A second company introduced Scrum top-down in a classic re-engineering model. They're getting great results improving the financial picture for the company. Employee satisfaction is going up. It looks to me like they've realized the benefits through fixing workflow -- but they aren't yet looking at supporting teams to self-organize. They may not get there, because the results they are achieving now are good enough for them, at least for now.

Both of these companies are relatively small and started pretty much the entire development group with Scrum at once.

The third company is huge. They're adopting Scrum using pilots and working by attraction. They are gradually infusing new practices by showing people they can succeed, learning from each pilot sprint, and giving skeptics room to change their minds. This company is also providing on-going coaching support and training to the pilot teams.

I also hosted a panel on organizational change at the Gathering. Panelists were Tim Bacon, Jeff McKenna, and Diana Larsen.

There is no "one right way" to introduce Agile methods -- or any change. Some strategies work better than others (and some hardly work at all); it depends on the context.

Change isn't a process of logic -- it's a process of communication, emotion, loss, and practice. People are at the center of any change, and change happens one person at a time.

Mishkin Berteig posted his rough notes from Wednesday's sessions.

Monday, May 09, 2005

Agile implementation anti-patterns

When I talk to groups who have been using Agile methods for a while, most of them report that the development groups started with Agile.

Now that Agile is becoming better known, senior managers are latching onto Agile as a solution to slow delivery, missed deadlines, and poor quality.

So they decide to implement Agile methods organization-wide.

Here's one popular process to implement Agile methods for the entire organization.
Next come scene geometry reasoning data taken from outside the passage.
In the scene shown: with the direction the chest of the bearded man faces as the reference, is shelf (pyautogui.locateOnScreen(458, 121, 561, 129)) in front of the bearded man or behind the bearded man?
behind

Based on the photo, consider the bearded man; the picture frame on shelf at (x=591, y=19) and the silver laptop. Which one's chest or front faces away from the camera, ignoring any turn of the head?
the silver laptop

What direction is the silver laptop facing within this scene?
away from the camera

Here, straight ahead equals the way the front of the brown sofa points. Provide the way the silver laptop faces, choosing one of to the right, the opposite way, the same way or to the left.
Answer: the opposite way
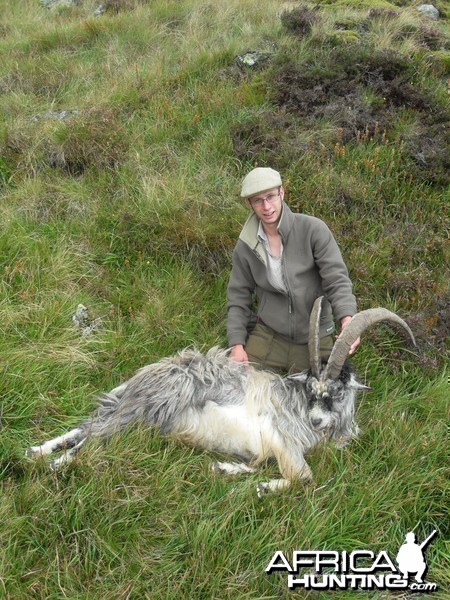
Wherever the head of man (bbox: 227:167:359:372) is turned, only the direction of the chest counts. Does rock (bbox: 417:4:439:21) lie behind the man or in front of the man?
behind

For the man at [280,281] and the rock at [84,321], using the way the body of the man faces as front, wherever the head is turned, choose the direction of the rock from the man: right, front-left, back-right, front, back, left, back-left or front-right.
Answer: right

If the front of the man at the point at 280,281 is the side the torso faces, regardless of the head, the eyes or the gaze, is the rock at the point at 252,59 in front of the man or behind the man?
behind

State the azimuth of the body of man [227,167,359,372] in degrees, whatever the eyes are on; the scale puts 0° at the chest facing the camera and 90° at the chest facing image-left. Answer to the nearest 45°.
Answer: approximately 0°
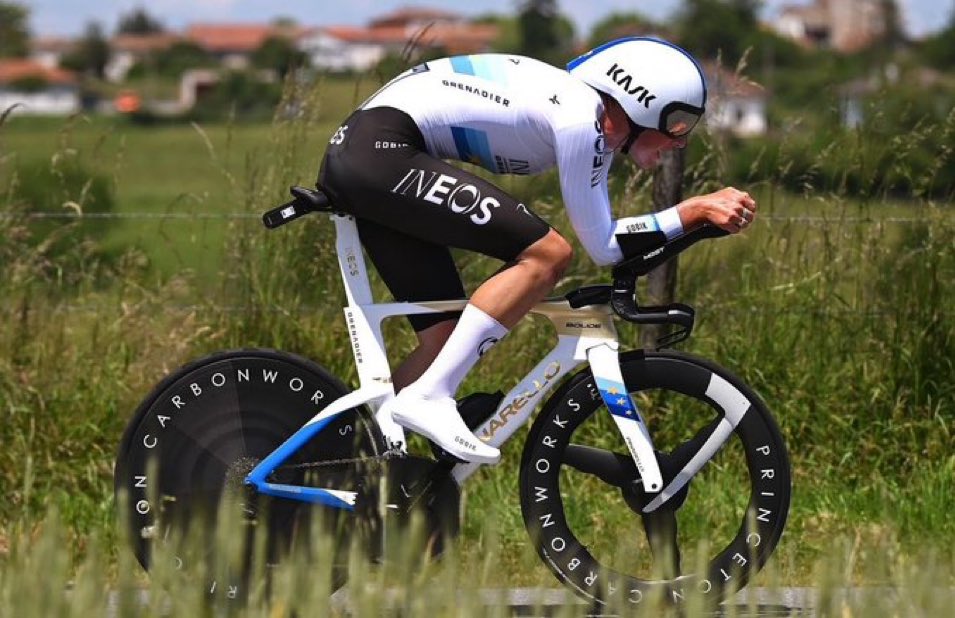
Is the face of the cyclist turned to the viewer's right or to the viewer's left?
to the viewer's right

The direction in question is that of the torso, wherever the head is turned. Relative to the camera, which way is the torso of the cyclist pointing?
to the viewer's right

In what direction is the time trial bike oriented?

  • Have a senior manager announce that the organization will "go agile" on __________ (fill in the blank with an arbitrary date). Announce that 20+ teams will go live in less than 3 months.
  • Make the announcement at a big meeting where most of the people are asleep, because in the past 10 years nothing significant has been said at one of these meetings.
  • Appoint a team of the "right" people to work out the details. Make sure to staff the team with "subject matter experts" like HR people and configuration management experts. But go light on the people who will be doing the work.
  • When the developers ask to be involved, tell them they aren't the "right" people.
  • Implement by command and control ("They'll use _______ if we tell them to." Fill in the blank with Scrum, XP, TDD...)
  • Blame the developers (for "resisting change") and Agile methods when it all falls apart.
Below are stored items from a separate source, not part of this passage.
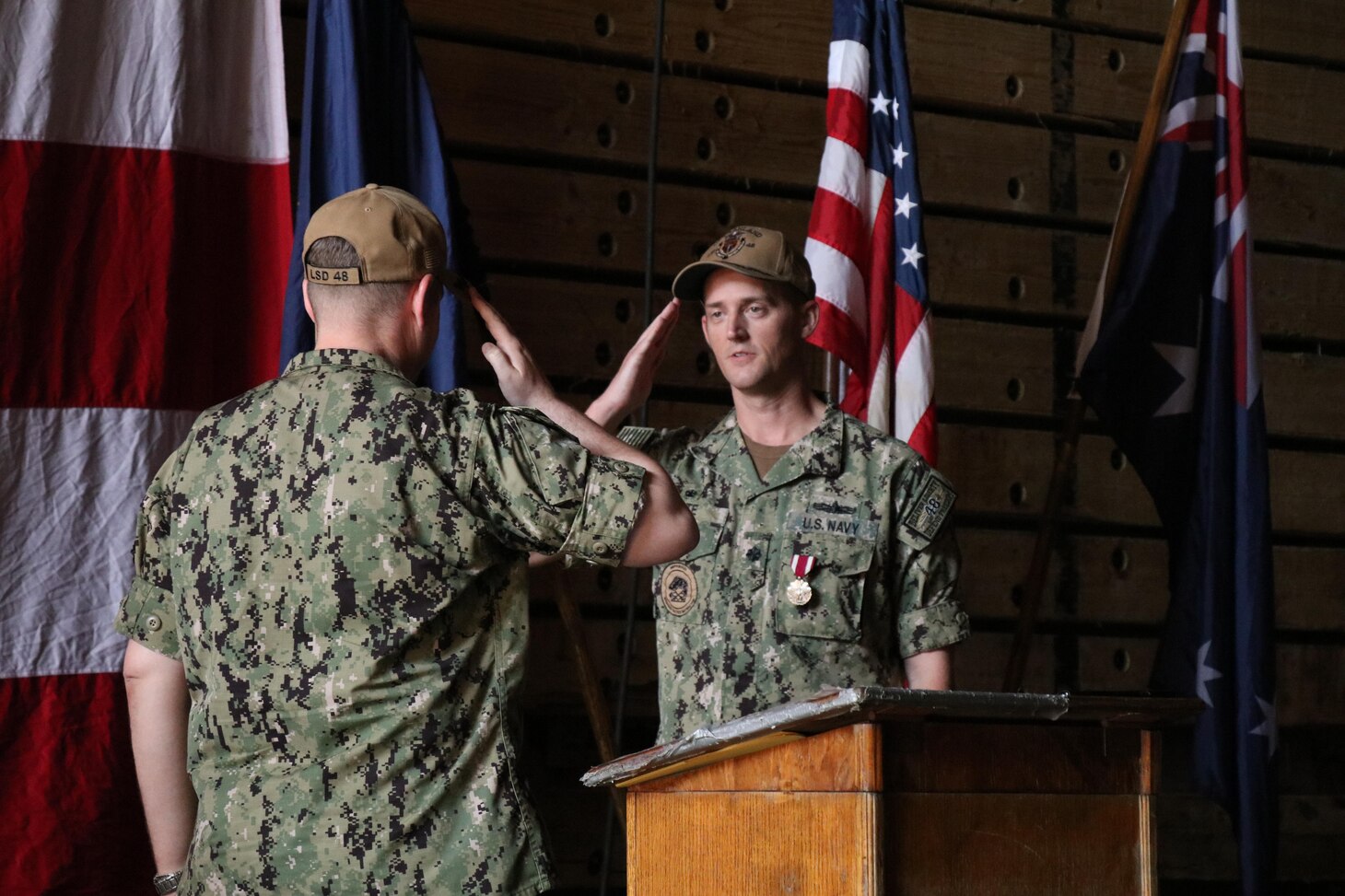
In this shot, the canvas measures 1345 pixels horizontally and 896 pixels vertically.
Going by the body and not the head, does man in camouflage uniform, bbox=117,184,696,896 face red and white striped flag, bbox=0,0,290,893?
no

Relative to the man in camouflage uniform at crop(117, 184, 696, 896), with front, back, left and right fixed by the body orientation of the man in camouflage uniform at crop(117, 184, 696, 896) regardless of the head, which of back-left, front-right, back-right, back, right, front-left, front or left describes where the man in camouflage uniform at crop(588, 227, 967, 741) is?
front

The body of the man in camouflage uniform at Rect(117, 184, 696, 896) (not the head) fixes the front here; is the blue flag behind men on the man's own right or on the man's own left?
on the man's own left

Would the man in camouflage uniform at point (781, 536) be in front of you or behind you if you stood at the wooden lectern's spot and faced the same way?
behind

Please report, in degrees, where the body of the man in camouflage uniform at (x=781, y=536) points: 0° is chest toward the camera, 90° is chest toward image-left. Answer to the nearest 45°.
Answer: approximately 45°

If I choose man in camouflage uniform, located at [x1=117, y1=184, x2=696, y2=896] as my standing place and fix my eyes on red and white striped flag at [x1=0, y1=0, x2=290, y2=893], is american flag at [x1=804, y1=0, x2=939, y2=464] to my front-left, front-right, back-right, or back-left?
front-right

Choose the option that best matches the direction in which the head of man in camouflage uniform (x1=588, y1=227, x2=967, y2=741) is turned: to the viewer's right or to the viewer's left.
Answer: to the viewer's left

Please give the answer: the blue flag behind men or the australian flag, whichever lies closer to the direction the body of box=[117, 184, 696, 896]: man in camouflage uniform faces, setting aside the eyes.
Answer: the australian flag

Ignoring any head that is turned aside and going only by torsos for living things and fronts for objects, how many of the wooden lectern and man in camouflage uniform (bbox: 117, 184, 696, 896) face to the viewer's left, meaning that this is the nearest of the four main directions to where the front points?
0

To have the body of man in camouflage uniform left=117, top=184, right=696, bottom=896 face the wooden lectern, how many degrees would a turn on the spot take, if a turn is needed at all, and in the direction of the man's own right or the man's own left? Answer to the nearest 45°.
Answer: approximately 45° to the man's own right

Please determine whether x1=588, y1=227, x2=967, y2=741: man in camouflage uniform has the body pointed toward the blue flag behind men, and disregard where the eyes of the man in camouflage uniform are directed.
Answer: no

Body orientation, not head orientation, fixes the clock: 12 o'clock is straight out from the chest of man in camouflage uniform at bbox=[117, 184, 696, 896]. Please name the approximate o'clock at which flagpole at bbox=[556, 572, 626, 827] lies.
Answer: The flagpole is roughly at 11 o'clock from the man in camouflage uniform.

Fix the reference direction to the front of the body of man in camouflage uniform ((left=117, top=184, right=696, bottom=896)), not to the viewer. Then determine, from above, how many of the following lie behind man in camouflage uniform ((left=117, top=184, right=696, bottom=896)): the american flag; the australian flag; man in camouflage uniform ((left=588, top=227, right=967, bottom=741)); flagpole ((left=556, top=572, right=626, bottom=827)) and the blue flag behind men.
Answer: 0

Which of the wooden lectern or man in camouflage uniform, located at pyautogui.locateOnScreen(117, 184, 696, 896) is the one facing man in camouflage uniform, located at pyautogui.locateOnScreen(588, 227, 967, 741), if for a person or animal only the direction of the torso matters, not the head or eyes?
man in camouflage uniform, located at pyautogui.locateOnScreen(117, 184, 696, 896)
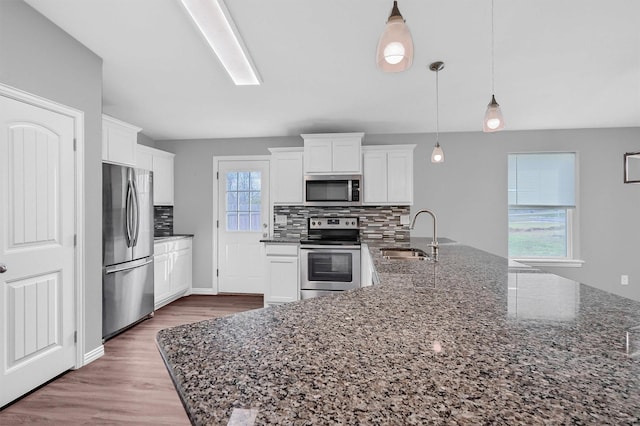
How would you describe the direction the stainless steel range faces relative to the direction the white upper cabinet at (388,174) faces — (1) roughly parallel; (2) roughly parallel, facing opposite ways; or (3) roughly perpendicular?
roughly parallel

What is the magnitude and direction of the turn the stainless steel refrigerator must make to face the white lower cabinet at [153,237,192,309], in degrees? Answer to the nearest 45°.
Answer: approximately 90° to its left

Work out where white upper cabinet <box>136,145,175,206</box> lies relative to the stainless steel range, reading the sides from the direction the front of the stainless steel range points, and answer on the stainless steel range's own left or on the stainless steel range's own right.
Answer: on the stainless steel range's own right

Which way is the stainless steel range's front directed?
toward the camera

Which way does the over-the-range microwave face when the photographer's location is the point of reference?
facing the viewer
    Oh, you wanted a way that worked?

    Sigh.

    Changing the organization to Agile methods means that managers have to change, too. And letting go of the old top-down, command and control model of change is the place to start.

  • Monday, May 02, 2005

    Becoming Consciously Competent

    Becoming consciously competent

    I've noticed that my blog posts have been errr... infrequent lately. You may have noticed, too.
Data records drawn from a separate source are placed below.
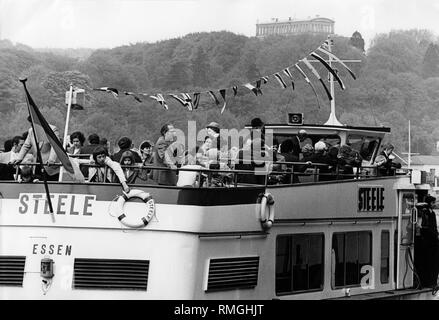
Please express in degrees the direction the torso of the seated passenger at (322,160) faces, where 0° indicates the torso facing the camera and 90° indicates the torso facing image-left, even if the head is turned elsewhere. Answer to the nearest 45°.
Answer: approximately 180°

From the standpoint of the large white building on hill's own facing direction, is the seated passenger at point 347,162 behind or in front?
in front

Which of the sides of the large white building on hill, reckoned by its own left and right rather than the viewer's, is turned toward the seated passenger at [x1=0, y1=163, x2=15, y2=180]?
front

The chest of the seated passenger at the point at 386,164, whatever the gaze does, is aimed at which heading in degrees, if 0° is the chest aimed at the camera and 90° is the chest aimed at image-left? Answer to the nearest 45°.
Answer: approximately 315°

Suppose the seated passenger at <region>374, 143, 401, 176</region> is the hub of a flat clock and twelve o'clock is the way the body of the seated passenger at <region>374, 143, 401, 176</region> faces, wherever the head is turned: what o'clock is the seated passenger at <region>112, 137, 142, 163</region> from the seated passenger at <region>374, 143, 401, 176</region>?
the seated passenger at <region>112, 137, 142, 163</region> is roughly at 3 o'clock from the seated passenger at <region>374, 143, 401, 176</region>.

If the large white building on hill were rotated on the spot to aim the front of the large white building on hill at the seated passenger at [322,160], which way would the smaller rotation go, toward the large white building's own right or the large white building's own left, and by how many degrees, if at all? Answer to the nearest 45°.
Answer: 0° — it already faces them

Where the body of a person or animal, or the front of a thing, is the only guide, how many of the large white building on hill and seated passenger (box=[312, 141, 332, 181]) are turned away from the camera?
1

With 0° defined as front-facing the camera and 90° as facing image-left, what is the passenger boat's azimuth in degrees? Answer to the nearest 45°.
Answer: approximately 225°
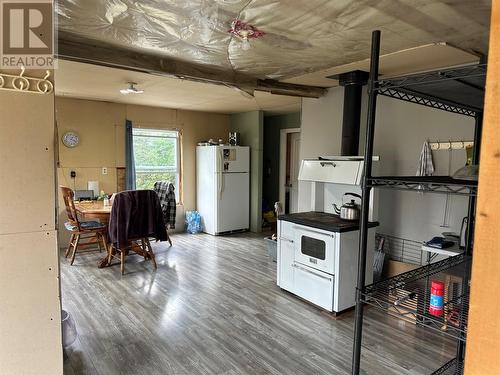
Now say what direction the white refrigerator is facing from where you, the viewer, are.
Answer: facing the viewer and to the right of the viewer

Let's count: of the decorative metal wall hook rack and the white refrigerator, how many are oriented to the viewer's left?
0

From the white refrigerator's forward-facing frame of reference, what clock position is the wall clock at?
The wall clock is roughly at 4 o'clock from the white refrigerator.

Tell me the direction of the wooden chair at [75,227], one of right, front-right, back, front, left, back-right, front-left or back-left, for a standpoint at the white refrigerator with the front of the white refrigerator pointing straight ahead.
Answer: right

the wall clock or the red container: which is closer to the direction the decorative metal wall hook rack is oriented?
the red container

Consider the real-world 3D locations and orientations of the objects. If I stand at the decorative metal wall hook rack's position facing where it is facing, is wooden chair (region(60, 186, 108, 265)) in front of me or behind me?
behind

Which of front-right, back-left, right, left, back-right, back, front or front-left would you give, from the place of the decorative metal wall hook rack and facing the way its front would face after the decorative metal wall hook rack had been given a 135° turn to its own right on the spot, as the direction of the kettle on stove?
back-right

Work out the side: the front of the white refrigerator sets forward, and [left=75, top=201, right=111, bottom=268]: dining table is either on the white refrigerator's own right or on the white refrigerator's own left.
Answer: on the white refrigerator's own right

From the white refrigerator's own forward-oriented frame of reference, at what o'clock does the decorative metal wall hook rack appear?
The decorative metal wall hook rack is roughly at 2 o'clock from the white refrigerator.

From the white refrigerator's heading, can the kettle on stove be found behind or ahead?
ahead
    I've been pretty busy: writing one book, editing another, creating a new workshop... So I've been telling myself that's the reason.

    But it's not.

    I've been this busy before, and still managed to blog.

    When did a little detective retrospective, I realized that something was missing.

    In the past when I've been this busy, I've been on the road. When I'm on the road, I write in my journal while I'm sitting in the airport lounge waiting for my flight. Then when I'm near an internet connection, I look through my journal, find a snippet and shape it up for my blog.

    Now I can apply this helpful practice consciously... which is one of the reasons to hold retrospectives. They help us become conscious of the practices that support our success.

    I'm headed for the airport, and you can bet I'm taking my journal!